As call volumes increase, contact centers need efficient authentication

Posted on: June 18th, 2015 by Art Barger

When call centers rely on a single form of authentication to identify customers over the telephone channel, they’re putting all their eggs in one basket. When relying on a single source to verify callers, banks are increasing their chances of not getting it right. This is why the FFIEC highly recommends that financial institutions use multiple factors of authentication to screen inbound calls.

The recent article, “Expert: Time to stop relying on PII for authentication,” suggests that there’s plenty of evidence that criminals know more about ourselves than we do. This means that using traditional means of customer identification like knowledge-based authentication (KBA), which rely on somebody’s personal information, just doesn’t cut it anymore. While this method may assure banks that the person on the other end of the line knows a thing or two about the customer, it doesn’t validate that they are who they say they are.

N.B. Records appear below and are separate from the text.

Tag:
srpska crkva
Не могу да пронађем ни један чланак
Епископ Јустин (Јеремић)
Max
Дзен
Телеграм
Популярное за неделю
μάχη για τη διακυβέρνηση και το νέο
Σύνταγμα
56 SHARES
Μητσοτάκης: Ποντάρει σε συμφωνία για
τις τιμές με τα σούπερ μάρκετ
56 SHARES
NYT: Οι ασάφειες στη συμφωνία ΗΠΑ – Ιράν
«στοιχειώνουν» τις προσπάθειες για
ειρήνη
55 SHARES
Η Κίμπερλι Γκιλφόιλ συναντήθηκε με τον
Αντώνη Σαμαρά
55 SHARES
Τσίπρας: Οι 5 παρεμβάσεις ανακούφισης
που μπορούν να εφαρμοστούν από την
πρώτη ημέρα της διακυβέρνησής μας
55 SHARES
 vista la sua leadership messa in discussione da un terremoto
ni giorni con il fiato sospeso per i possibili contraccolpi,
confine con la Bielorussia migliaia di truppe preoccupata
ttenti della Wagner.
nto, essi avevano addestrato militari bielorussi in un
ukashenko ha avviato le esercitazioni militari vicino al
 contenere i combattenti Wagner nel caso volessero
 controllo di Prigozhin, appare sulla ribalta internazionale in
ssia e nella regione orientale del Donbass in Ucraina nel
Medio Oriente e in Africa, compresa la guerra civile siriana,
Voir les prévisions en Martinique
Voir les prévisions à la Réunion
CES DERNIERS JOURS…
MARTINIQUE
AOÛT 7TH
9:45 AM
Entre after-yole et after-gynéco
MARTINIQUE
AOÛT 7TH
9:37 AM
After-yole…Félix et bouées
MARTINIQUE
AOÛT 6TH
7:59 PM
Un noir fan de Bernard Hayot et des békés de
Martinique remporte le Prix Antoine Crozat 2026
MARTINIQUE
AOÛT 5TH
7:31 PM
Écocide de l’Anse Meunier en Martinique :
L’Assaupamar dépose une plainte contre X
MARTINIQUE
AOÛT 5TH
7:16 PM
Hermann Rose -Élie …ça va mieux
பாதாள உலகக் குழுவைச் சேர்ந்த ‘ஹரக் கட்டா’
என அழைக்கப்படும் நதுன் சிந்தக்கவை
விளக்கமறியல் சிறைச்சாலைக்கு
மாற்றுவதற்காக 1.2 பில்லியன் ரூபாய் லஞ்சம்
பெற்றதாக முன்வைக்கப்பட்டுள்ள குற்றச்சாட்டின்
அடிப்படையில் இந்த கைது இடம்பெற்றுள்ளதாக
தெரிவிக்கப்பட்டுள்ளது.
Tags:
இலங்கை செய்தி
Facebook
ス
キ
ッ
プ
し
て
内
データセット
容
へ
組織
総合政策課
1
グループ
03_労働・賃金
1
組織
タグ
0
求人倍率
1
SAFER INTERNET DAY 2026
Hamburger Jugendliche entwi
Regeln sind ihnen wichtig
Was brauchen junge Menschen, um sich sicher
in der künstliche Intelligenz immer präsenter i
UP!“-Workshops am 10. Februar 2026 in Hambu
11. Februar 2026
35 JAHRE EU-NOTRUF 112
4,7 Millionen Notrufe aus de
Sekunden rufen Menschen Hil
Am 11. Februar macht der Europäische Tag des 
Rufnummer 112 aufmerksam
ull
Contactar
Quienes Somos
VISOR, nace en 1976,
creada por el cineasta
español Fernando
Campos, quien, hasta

Vidhya Ranganathan, Accellion’s SVP of product security, said using multiple authentication methods by adding different types of mechanisms is critical for securing customer channels. This definitely applies to call centers.

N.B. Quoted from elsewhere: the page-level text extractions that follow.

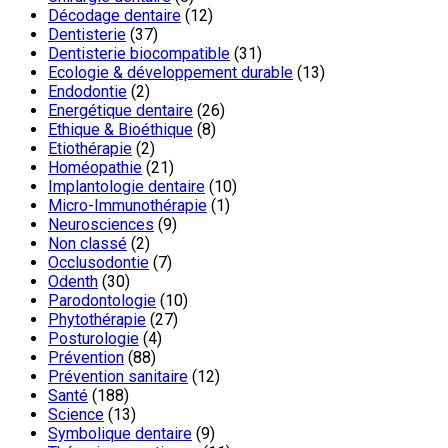
Décodage dentaire
(12)
Dentisterie
(37)
Dentisterie biocompatible
(31)
Ecologie & développement durable
(13)
Endodontie
(2)
Energétique dentaire
(26)
Ethique & Bioéthique
(8)
Etiothérapie
(2)
Homéopathie
(21)
Implantologie dentaire
(10)
Micro-Immunothérapie
(1)
Neurosciences
(9)
Non classé
(2)
Occlusodontie
(7)
Odenth
(30)
Parodontologie
(10)
Phytothérapie
(27)
Posturologie
(4)
Prévention
(88)
Prévention sanitaire
(12)
Santé
(188)
Science
(13)
Symbolique dentaire
(9)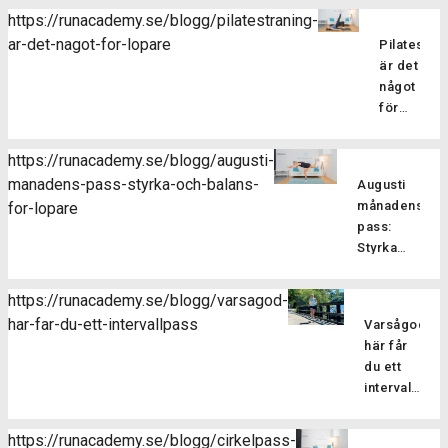
https://runacademy.se/blogg/pilatestraning-
ar-det-nagot-for-lopare
Pilatesträ
är det
något
för
löpare?
Pilatesträ
https://runacademy.se/blogg/augusti-
är en
manadens-pass-styrka-och-balans-
Augusti
träningsf
månadens
for-lopare
som
pass:
fokuserar
Styrka
på att
och
stärka
balans
kroppens
https://runacademy.se/blogg/varsagod-
för
core-
har-far-du-ett-intervallpass
Varsågod,
Är
löpare
muskulatur
här får
du redo
förbättra
du ett
att ta din
flexibilitet
intervallpass
styrketräning
balansen
Här
för att
och
bjussar
förbättra
https://runacademy.se/blogg/cirkelpass-
hållningen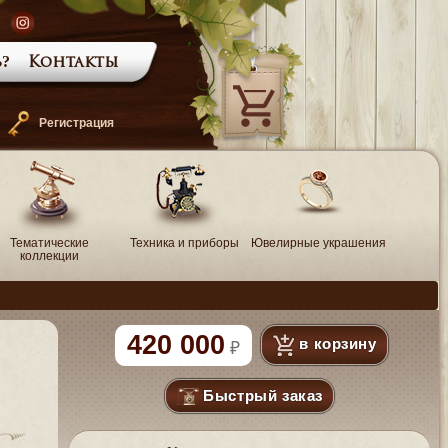
?
Контакты
—
Регистрация
Тематические
Техника и приборы
Ювелирные украшения
коллекции
420 000
в корзину
Быстрый заказ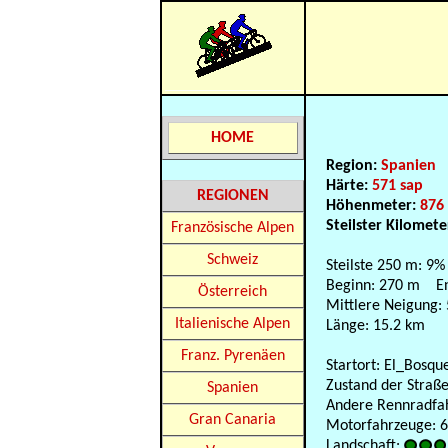
HOME
Region:
Spanien
Härte:
571 sap
REGIONEN
Höhenmeter:
876
Steilster Kilomete
Französische Alpen
Schweiz
Steilste 250 m: 9%
Beginn: 270 m E
Österreich
Mittlere Neigung:
Italienische Alpen
Länge: 15.2 km
Franz. Pyrenäen
Startort: El_Bosqu
Zustand der Straße
Spanien
Andere Rennradfahr
Gran Canaria
Motorfahrzeuge: 60
Landschaft:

Call volumes in today’s contact center environments are growing faster than banks can scale their security measures. To keep up, businesses need authentication services that instantly validate each call without rely on sensitive customer data. Traditionally, this hasn’t been done with KBA methods because they’re based on personally identifiable information (PII). Today, a tool like the TRUSTID® Physical Caller Authentication solution can automatically provide the information businesses need to quickly determine if a call is legitimate or spoofed, without the need to interrogate customers over the phone.

As a lead or complementary authentication tool that identifies the location of the device being used to make the call, TRUSTID provides an extra layer of protection that doesn’t require personal information or interrupts the customer service process. By quickly and invisibly verifying the call while it is still ringing, businesses know within seconds — and before the call is picked up — if it’s good or if it presents a risk to their customers and telephone environment.

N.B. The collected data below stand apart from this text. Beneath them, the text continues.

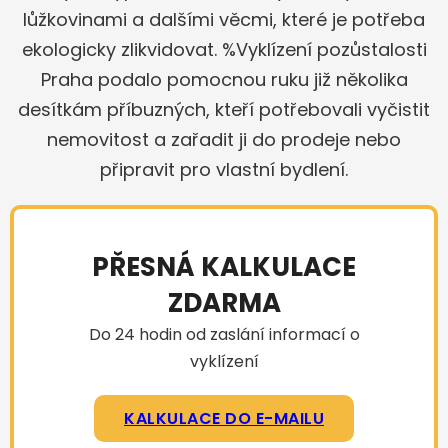
lůžkovinami a dalšími věcmi, které je potřeba
ekologicky zlikvidovat. %Vyklízení pozůstalosti
Praha podalo pomocnou ruku již několika
desítkám příbuzných, kteří potřebovali vyčistit
nemovitost a zařadit ji do prodeje nebo
připravit pro vlastní bydlení.
PŘESNÁ KALKULACE
ZDARMA
Do 24 hodin od zaslání informací o
vyklízení
KALKULACE DO E-MAILU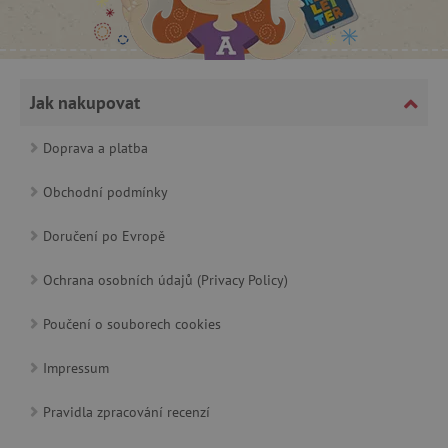
CookieScriptConsent
CookieScript
www.agatinsvet.cz
Jak nakupovat
Doprava a platba
Obchodní podmínky
Doručení po Evropě
Ochrana osobních údajů (Privacy Policy)
Poučení o souborech cookies
PHPSESSID
PHP.net
p
www.agatinsvet.cz
Impressum
Pravidla zpracování recenzí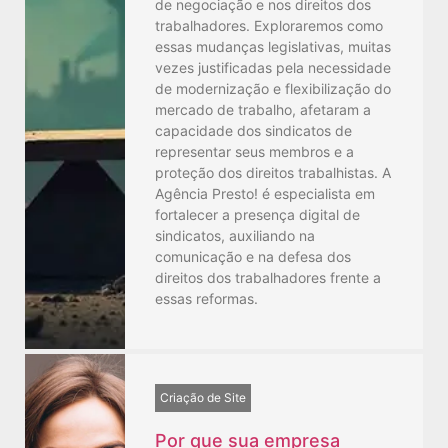
de negociação e nos direitos dos
trabalhadores. Exploraremos como
essas mudanças legislativas, muitas
vezes justificadas pela necessidade
de modernização e flexibilização do
mercado de trabalho, afetaram a
capacidade dos sindicatos de
representar seus membros e a
proteção dos direitos trabalhistas. A
Agência Presto! é especialista em
fortalecer a presença digital de
sindicatos, auxiliando na
comunicação e na defesa dos
direitos dos trabalhadores frente a
essas reformas.
Criação de Site
Por que sua empresa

This allows risk and security teams to make proactive decisions around each call coming into their contact center. And the best part is, call center agents don’t have to waste valuable time interrogating customers. Instead, they can get straight to providing good customers the excellent service they want and deserve.

In a landscape where it’s quite possible criminals know more about customers than the actual customers do, it’s critical to have authentication processes in place that give security teams the device intelligence needed to take immediate action before crooks even know they’ve been discovered.